MATERIAL TO PROCESS>
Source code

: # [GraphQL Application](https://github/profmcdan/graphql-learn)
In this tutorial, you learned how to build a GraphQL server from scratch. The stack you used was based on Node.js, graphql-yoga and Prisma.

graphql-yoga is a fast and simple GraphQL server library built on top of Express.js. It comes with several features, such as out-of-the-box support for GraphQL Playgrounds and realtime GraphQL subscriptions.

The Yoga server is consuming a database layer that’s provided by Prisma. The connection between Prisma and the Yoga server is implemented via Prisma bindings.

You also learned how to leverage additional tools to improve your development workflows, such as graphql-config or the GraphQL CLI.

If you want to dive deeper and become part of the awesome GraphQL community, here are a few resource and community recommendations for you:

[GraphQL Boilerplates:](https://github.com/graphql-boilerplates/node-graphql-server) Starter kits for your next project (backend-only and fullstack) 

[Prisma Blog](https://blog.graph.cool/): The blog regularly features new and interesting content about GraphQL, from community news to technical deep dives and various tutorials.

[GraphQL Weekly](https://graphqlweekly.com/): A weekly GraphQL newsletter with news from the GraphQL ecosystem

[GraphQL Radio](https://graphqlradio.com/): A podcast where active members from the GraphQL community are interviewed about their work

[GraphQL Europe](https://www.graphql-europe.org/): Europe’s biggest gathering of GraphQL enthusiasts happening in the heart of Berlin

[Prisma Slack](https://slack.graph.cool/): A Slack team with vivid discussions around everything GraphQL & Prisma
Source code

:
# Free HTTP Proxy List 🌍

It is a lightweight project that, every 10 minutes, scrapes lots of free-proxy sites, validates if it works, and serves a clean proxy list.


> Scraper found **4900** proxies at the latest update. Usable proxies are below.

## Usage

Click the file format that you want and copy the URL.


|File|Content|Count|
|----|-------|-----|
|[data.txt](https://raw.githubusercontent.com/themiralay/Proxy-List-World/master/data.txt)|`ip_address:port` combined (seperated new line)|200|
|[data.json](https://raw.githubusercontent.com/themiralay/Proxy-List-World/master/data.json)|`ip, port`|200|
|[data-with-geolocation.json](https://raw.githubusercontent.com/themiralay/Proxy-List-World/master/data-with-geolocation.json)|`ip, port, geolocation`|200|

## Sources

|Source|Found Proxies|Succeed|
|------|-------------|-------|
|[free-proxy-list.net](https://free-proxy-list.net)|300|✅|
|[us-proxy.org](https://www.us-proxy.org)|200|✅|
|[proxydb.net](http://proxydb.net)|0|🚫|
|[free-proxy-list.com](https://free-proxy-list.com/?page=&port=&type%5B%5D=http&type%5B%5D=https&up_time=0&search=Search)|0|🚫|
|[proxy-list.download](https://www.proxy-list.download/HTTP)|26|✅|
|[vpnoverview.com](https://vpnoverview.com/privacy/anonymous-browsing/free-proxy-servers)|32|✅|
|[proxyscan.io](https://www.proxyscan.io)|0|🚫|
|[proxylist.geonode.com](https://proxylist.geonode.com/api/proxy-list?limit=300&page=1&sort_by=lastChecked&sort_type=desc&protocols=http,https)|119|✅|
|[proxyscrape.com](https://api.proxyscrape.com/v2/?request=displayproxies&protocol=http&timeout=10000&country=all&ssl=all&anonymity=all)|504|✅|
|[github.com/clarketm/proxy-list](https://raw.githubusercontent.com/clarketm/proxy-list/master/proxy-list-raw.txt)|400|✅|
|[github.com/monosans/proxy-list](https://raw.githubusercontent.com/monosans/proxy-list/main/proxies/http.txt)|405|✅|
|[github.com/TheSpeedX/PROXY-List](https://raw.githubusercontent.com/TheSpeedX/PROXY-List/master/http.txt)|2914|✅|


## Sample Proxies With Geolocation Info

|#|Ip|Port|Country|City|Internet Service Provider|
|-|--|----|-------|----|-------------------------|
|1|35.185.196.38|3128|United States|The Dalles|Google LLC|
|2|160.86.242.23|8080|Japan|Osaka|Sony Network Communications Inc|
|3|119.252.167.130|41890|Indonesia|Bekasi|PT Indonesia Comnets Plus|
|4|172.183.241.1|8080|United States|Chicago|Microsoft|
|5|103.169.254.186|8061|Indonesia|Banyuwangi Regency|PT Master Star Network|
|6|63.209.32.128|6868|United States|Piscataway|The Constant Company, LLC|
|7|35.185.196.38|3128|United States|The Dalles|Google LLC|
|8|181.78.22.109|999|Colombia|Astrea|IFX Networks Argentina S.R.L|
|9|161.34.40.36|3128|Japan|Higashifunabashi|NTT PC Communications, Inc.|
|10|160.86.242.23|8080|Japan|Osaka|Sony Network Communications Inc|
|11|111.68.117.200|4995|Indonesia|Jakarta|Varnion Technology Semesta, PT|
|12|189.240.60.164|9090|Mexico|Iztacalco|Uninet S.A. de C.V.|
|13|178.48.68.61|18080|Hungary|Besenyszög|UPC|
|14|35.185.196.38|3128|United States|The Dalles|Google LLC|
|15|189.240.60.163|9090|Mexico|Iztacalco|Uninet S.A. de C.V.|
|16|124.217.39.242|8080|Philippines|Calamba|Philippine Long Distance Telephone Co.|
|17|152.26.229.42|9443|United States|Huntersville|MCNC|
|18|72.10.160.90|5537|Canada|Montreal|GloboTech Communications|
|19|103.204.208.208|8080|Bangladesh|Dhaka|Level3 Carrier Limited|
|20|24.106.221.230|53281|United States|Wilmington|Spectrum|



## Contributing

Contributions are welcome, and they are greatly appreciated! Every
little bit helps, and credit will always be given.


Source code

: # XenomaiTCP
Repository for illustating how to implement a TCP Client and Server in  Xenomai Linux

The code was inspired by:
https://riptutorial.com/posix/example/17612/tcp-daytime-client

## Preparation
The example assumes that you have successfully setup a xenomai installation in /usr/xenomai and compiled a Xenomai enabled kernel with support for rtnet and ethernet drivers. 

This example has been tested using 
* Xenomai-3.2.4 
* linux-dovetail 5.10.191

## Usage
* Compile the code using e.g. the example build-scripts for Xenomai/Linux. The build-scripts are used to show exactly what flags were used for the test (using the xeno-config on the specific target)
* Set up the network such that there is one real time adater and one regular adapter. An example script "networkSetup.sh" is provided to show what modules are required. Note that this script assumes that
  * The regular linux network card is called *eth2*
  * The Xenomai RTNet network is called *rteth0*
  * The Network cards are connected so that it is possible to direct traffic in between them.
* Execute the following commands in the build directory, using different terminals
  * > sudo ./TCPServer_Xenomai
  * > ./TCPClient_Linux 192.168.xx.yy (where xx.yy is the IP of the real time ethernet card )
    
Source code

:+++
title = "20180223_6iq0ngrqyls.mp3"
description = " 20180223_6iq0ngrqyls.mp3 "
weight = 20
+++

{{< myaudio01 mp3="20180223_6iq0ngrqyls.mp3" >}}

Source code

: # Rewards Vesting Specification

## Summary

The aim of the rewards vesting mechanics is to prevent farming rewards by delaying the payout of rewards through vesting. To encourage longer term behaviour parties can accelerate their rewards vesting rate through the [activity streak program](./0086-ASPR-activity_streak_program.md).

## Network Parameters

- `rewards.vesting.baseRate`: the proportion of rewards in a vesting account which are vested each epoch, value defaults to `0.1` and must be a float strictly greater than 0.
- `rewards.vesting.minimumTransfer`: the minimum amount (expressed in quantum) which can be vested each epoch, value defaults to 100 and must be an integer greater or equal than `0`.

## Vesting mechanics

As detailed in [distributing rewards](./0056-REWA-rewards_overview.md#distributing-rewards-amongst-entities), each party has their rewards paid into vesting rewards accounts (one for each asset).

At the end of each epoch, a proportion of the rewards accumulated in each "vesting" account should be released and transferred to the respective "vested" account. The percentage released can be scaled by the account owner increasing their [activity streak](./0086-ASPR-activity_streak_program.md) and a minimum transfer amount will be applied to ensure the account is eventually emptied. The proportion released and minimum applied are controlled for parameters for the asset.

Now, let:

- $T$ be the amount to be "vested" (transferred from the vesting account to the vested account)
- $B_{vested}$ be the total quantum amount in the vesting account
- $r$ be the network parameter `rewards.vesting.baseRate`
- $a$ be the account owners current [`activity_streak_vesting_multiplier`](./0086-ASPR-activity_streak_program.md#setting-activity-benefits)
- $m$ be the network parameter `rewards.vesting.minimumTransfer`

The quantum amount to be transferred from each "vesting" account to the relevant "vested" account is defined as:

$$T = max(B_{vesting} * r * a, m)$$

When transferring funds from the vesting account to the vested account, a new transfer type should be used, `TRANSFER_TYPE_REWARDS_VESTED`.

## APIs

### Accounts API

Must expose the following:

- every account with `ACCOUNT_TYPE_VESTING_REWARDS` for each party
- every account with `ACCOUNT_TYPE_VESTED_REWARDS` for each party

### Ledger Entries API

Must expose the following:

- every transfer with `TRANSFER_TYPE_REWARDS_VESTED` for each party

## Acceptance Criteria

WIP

EXERCISE DETAILS> Return every line of the records, unchanged, from the first line through the line that contains "In this tutorial, you".

OUTPUT OF THE TASK>
Source code

: # [GraphQL Application](https://github/profmcdan/graphql-learn)
In this tutorial, you learned how to build a GraphQL server from scratch. The stack you used was based on Node.js, graphql-yoga and Prisma.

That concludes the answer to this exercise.